2016年10月13日、ついに家庭用ゲームが新時代に突入した。PlayStation VR(以下 PSVR)が発売日を迎えたのである。日本では新しいゲームハードが発売となると、予約をしていない人たちが大手量販店の前に長蛇の列を作るのが風物詩となっているが、今回も同様に盛り上がるのだろうか。

そこでミライFANでは日本でも有数の大型家電量販店であるヨドバシカメラの新宿西口本店に密着取材を敢行。PSVR発売日の様子をレポートする。

発売日前日

まずは発売日前日18時頃、ヨドバシカメラ新宿西口本店のゲーム・ホビー館に足を運んでみた。

店頭には大きなポップが用意され、朝9時30分より数量限定で発売されると案内されていた。販売台数についてのアナウンスはなく、スタッフに確認をしても台数までは明かせないとのことだった。

もちろんこの時点で予約は受付締切。予約をしていない人がPSVRを入手するには、列に並んで購入をしなければならない。販売開始時間前に完売する可能性があるとも記されているが、スタッフも「どのくらい人が集まるのかは正直未知数」だという。

ちなみに、まだ営業時間中ということもあってか、この時点から並んでいる人は皆無であった。翌日はいったいどんな景色になっているのだろうか。

発売日当日 午前6時

そして夜は明け、午前6時に再び新宿へと戻ってきた。この日の夜はかなり気温が下がり、空気がひんやりとしている。いよいよ冬が近づいて来ているということを実感せざるを得ない。肌寒さを感じながらヨドバシカメラ新宿西口本店ゲーム・ホビー館へと向かった。

ところが、ゲーム・ホビー館の前はガランとしていて、誰一人並んでいない。予定を早めて販売してしまったのだろうか。それとも、まさか誰も並んでいないという予想外の事態が起こってしまったのだろうか……。

すると、シャッターに1枚の貼り紙があることに気が付いた。ゲーム・ホビー館ではなくマルチメディア館での販売になったようだ。慌ててそちらに移動してみることにした。

長蛇の列を発見!

マルチメディア館の前に移動してくると、すでにかなりの人数が列を形成していた。人数にしておよそ70〜80名くらいだろうか。

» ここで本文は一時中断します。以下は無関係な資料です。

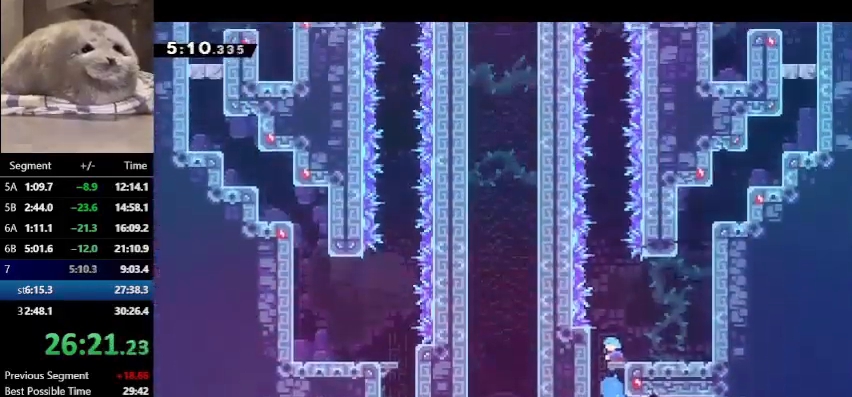
{"keys": ["jump", "up"], "events": [[333, "dash", "up"], [333, "jump", "down"], [400, "right", "down"], [500, "right", "up"]]}
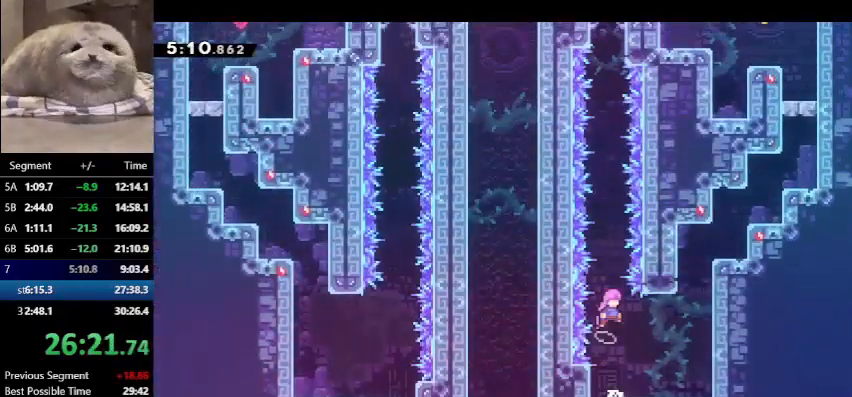
{"keys": ["up"], "events": [[233, "dash", "down"], [233, "jump", "up"], [467, "dash", "up"]]}
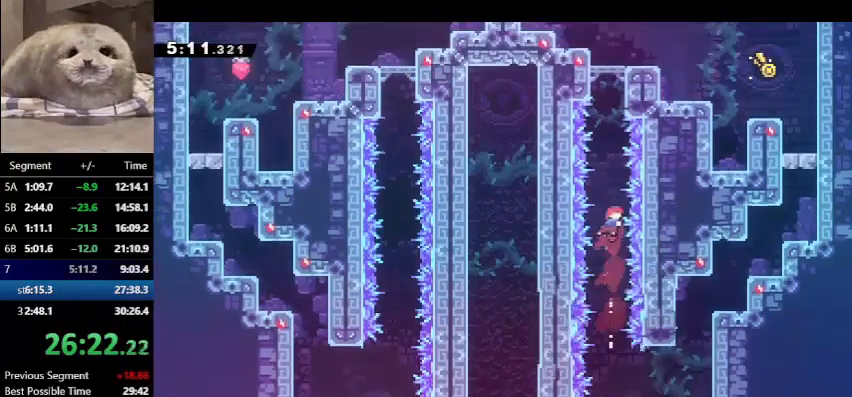
{"keys": ["grab", "right"], "events": [[67, "dash", "down"], [300, "dash", "up"], [300, "grab", "down"], [300, "right", "down"], [367, "jump", "down"], [433, "up", "up"], [467, "jump", "up"]]}
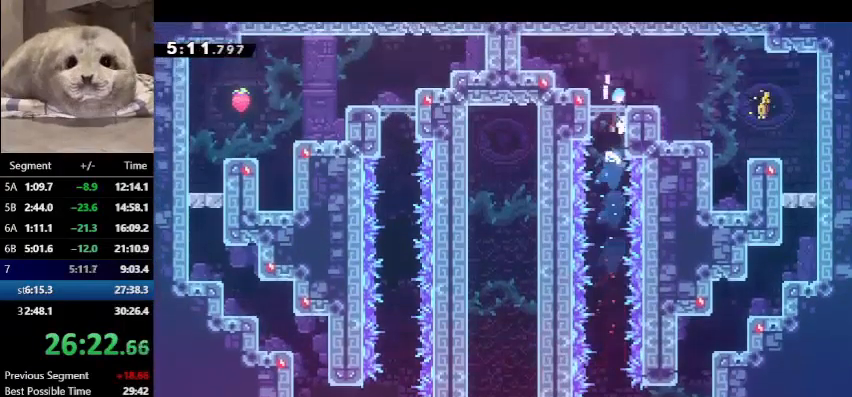
{"keys": ["demo", "jump", "right"], "events": [[33, "jump", "down"], [33, "right", "up"], [100, "right", "down"], [167, "grab", "up"], [167, "jump", "up"], [200, "right", "up"], [400, "demo", "down"], [433, "jump", "down"], [433, "right", "down"]]}
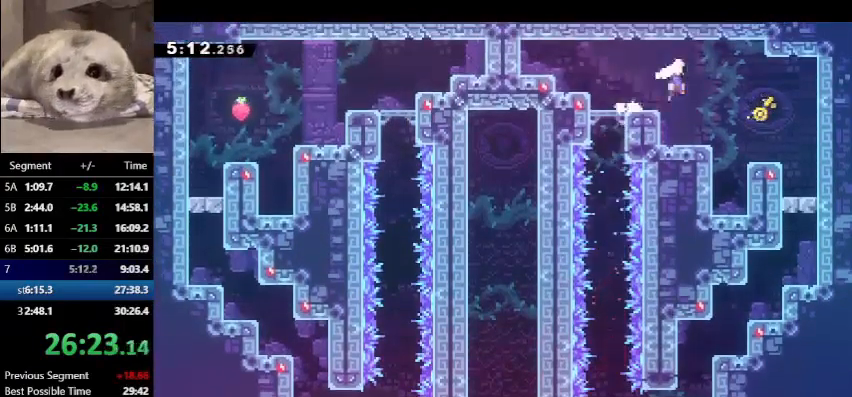
{"keys": ["jump"], "events": [[33, "demo", "up"], [33, "jump", "up"], [133, "right", "up"], [367, "jump", "down"], [400, "jump", "up"], [500, "jump", "down"]]}
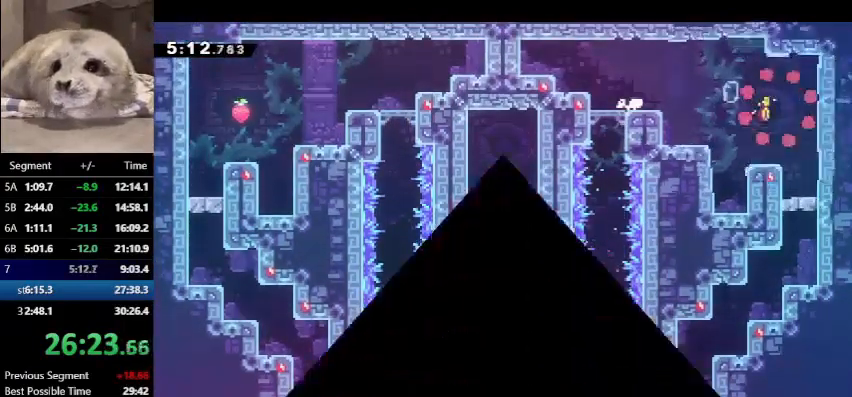
{"keys": ["left"], "events": [[33, "left", "down"], [100, "jump", "up"]]}
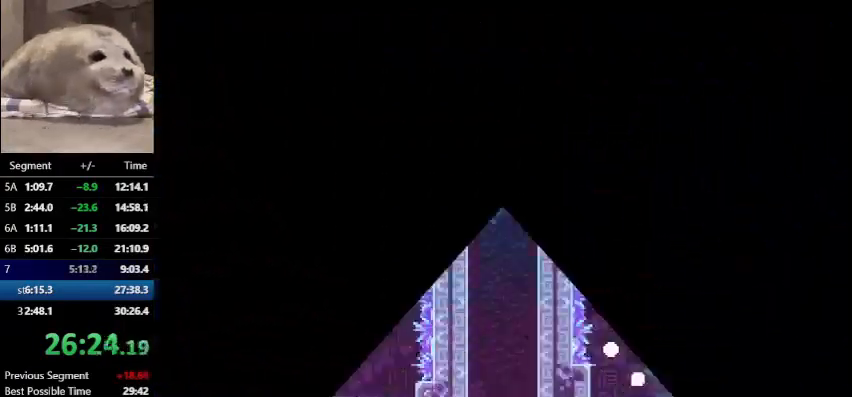
{"keys": ["demo", "jump", "left"], "events": [[500, "demo", "down"], [500, "jump", "down"]]}
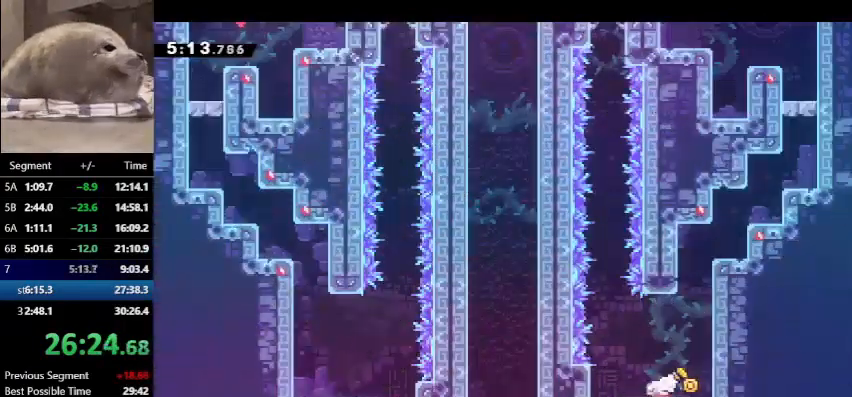
{"keys": ["down", "right"], "events": [[67, "demo", "up"], [67, "jump", "up"], [133, "down", "down"], [233, "left", "up"], [400, "right", "down"]]}
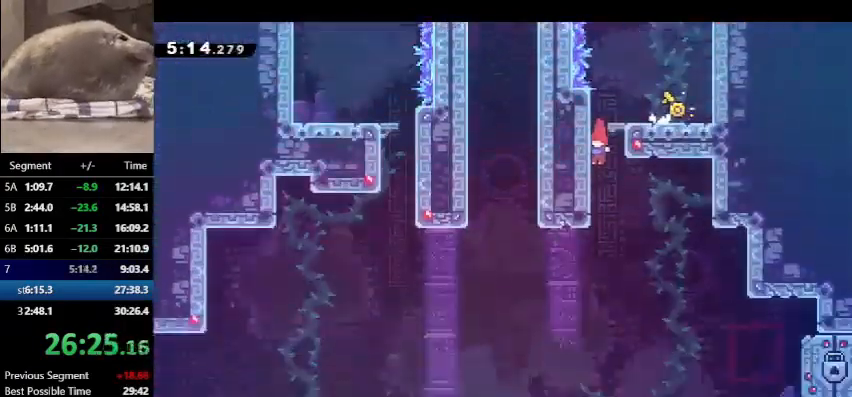
{"keys": ["dash", "down", "right"], "events": [[467, "dash", "down"]]}
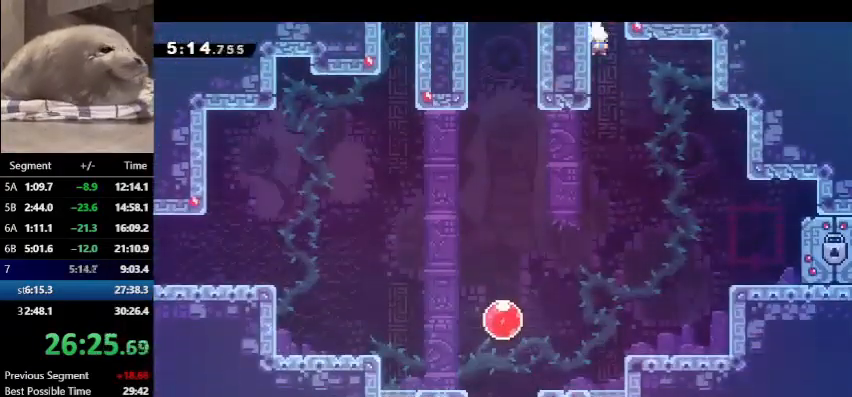
{"keys": ["down", "right"], "events": [[100, "dash", "up"]]}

そして列の最後尾にはすでに「本日の販売は終了しました」と掲示されていた。これはすごい!

列の先頭に並んでいた方は前日の閉店時間から並んでいたそうだ。最初はゲーム・ホビー館の前に並ぼうとしていたが、急きょマルチメディア館の前で並ぶように変更になったと店員から聞き、そのまま移動してきたとのこと。閉店時刻から並んでいた人数はおよそ30名。終電の時間から列に並ぶ人も多く、午前4時頃には販売終了の看板が出されたそうである。

この時点での気温は16度。列に並んでいる人はほぼ全員がこの場で夜を明かしたわけだ。寝袋に入って寒さをしのいでいる人もいたが、比較的薄着で寒さに凍えている人も見受けられた。かなりつらい夜となったことは容易に想像がつく。

午前9時 いよいよ列が動いた!

時刻は午前9時を過ぎ、ついにマルチメディア館のシャッターが開くと、列の先頭から少しずつ店内への誘導が始まった。発売時間は間もなくである。

店内に入ることができた人たちはおそらく、間もなく販売開始ということよりも暖かい場所に移動できたことの方が嬉しかったのではないだろうか。

午前9時半 ついにPSVR販売開始!

そしてついに発売開始時刻を迎え、一台ずつ丁寧に商品が受け渡されていった。

寒空の下、ほぼ半日列に並んで念願のPSVRを手にした人たちが続々と帰路についていく。PSVRを入手し、喜びの表情を浮かべる人は少なく、やはり長時間に及ぶ順番待ちで疲弊しきった表情をしている方が圧倒的に多かったのが印象的であった。まずはしっかり暖をとり、体をゆっくり休めてからPSVRをお楽しみいただきたいものである。

午前10時 販売終了

長蛇の列が形成されていたマルチメディア館の前は、午前10時前にはすっかり誰もいなくなっていた。そして午前10時過ぎには販売の手続きもすべて終了。まるで何事もなかったかのように、ヨドバシカメラ新宿西口本店はいつもと同じ姿へと戻っていた。

初日の販売状況を見る限り、PSVRの反響は上々といったところだろう。これからどこまでPSVRが家庭に普及していくのか、爆発的なヒット作が生まれるのか、今後の展開を楽しみに見守っていきたい。

ちなみにヨドバシカメラ新宿西口本店では、現時点でPSVRの次回入荷日は未定となっており、入荷が決まり次第ホームページで告知をするとのことだ。今回手に入れられなかった方はぜひチェックをしておこう。